What to work on:
**a.** According to the Harbour codepage discussion, what would have to be disabled if hbmk2 peeked into the source files?
**b.** Go on with the Harbour codepage discussion, starting right after its final sentence.

Selected passage:
· · ·
We can make it in the compiler but it means that we have to
integrate with compiler also CP oritented Harbour RTL code.
We can also reach this effect much easier inside HBMK2 using
integrated compiler code because in such case compiler inherits
HVM from HBMK2.
I.e. point 3 above can be implemented even now only inside
HBMK2. It's enough to parse switches for -ku:<cpname> and call:
   cSaveCP = hb_cdpSelect( <cpname> )
before HB_COMPILER() and then restore HBMK2 CP with
   hb_cdpSelect( cSaveCP )

It's good idea.

It has one disadvantage, it's not easy to add a #pragma that 
can control encoding on a per file basis. Unless we go the route 
to let hbmk2 peek into the source and look for certain things in 
it, but it won't be ideal for performance (and various other reasons), 
and f.e. current multi-file compilation would have to be disabled.

I'll check what it takes to implement this in hbmk2 to give it a 
first shot, with the option that we may move this option to the 
low-level compiler at a later stage.
 
Some time ago I suggested to add compiler time optimizations
for some functions with literal parameters which can be executed
to calculate the results, i.e.:
   HB_CRC32( <cLiteralString> ) -> <nVal>
If we add such optimization then with above user codepage setting
to HBMK2 then as side effect we also address the problem of disabled
optimization for above functions - they will be optimized by our code.
· · ·
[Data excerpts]
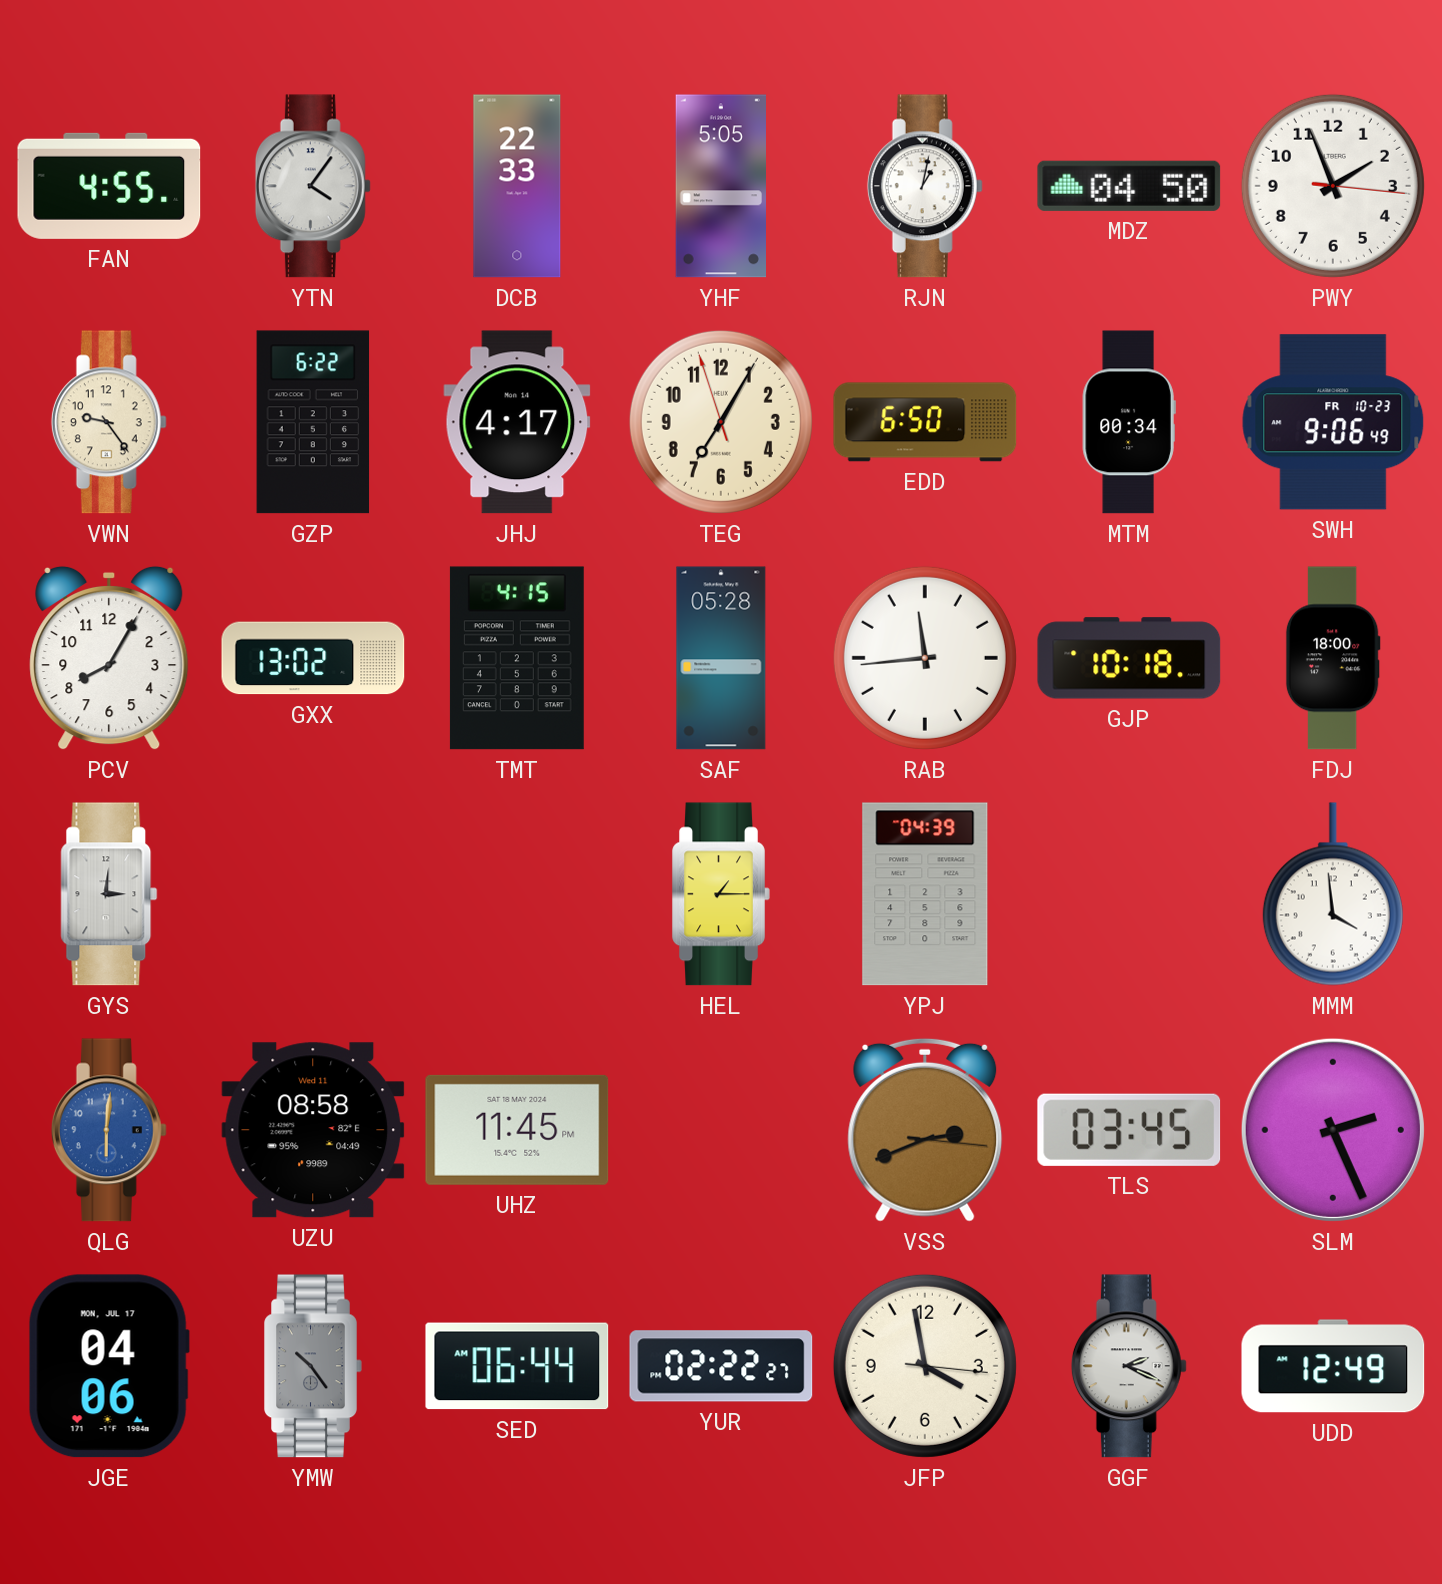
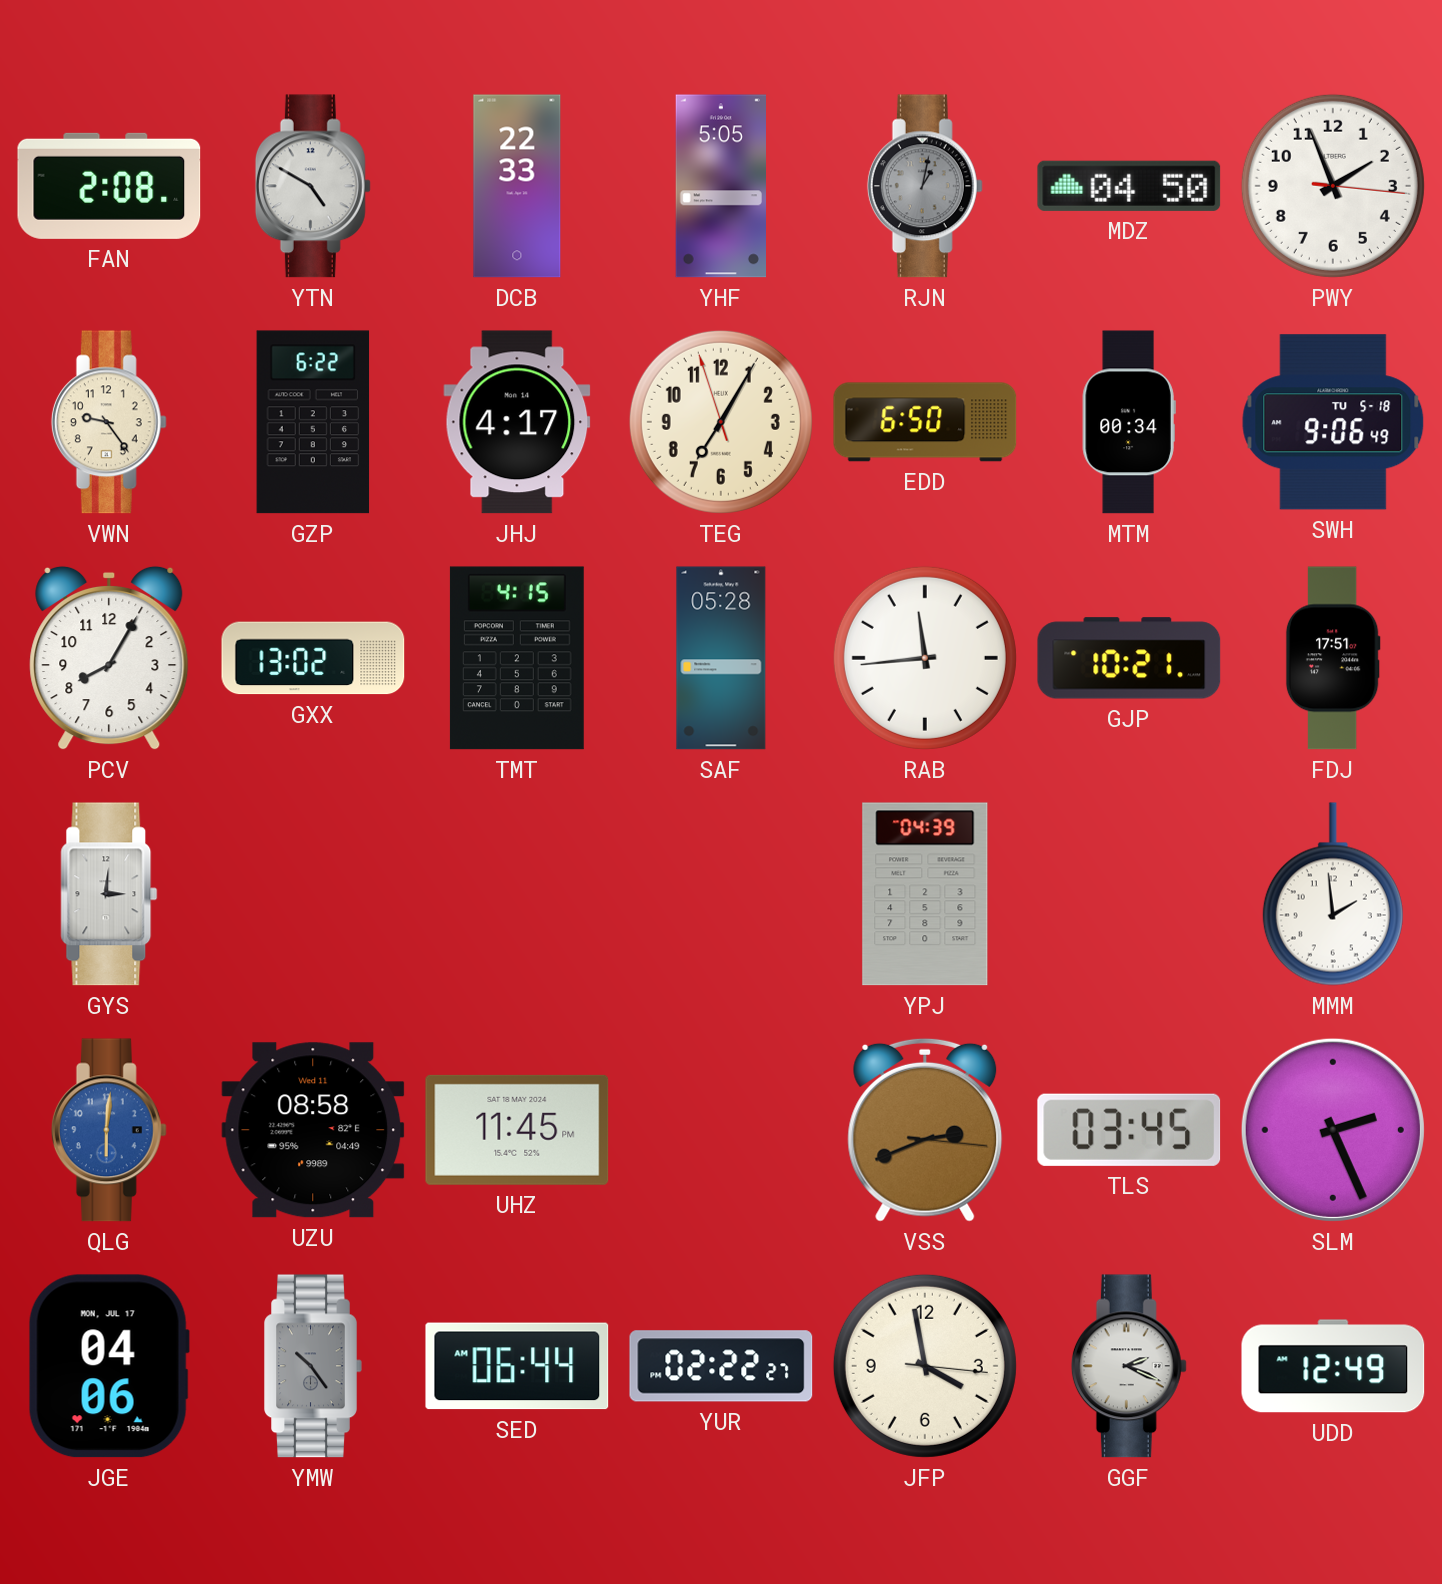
FAN: 4:55 -> 2:08
YTN: 4:06 -> 4:50
RJN dial: white -> grey
SWH date: FR 10-23 -> TU 5-18
GJP: 10:18 -> 10:21
FDJ: 18:00 -> 17:51
HEL: 1:15 -> none
MMM: 3:59 -> 1:59
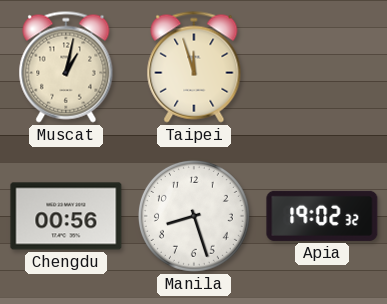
· · ·
Final results:
**a.** Current multi-file compilation would have to be disabled.

**b.**
I cannot see the precise relation to above issue, but it seems 
clearly a cool feature. And combining this sort of trick with 
codepage support, I reckon it may even be possible to add support 
for an encoding #pragma in some ways. (with a callback?)

In the longer run this leads to a minimal harbour compiler used 
solely for the purpose of building Harbour itself, and hbmk2 which 
will basically become _the_ compiler visible for the outside world.
This is in sync with my past notion to eventually drop the raw 
harbour executable from the distribution (with the option to access 
it via hbmk2, which is already implemented).

If communication between hbmk2 and compiler engine will be 
closely integrated, we may even add automatic "package" (aka "lib") 
selection right from the source.

Finally point 2 with active HVM can be quite easy resolved by custom
open function like the one used in HBRUN for included files.
It means that we can reach all above goals inside HBMK2 with some
minor modifications in pure compiler and PP code.
It's the reason why I didn't want to make any deeper modifications
in compiler/PP code with unicode patch and added only very simple -ku
switch.

Sounds perfect to me, I just wish I'd could imagine more 
precisely the method for hbmk2 <=> compiler engine 
communication you have in mind.
 
The second one is constant string encoding for box drawing characters
and default CP.
Now inside box.ch we have pure CP437 definitions.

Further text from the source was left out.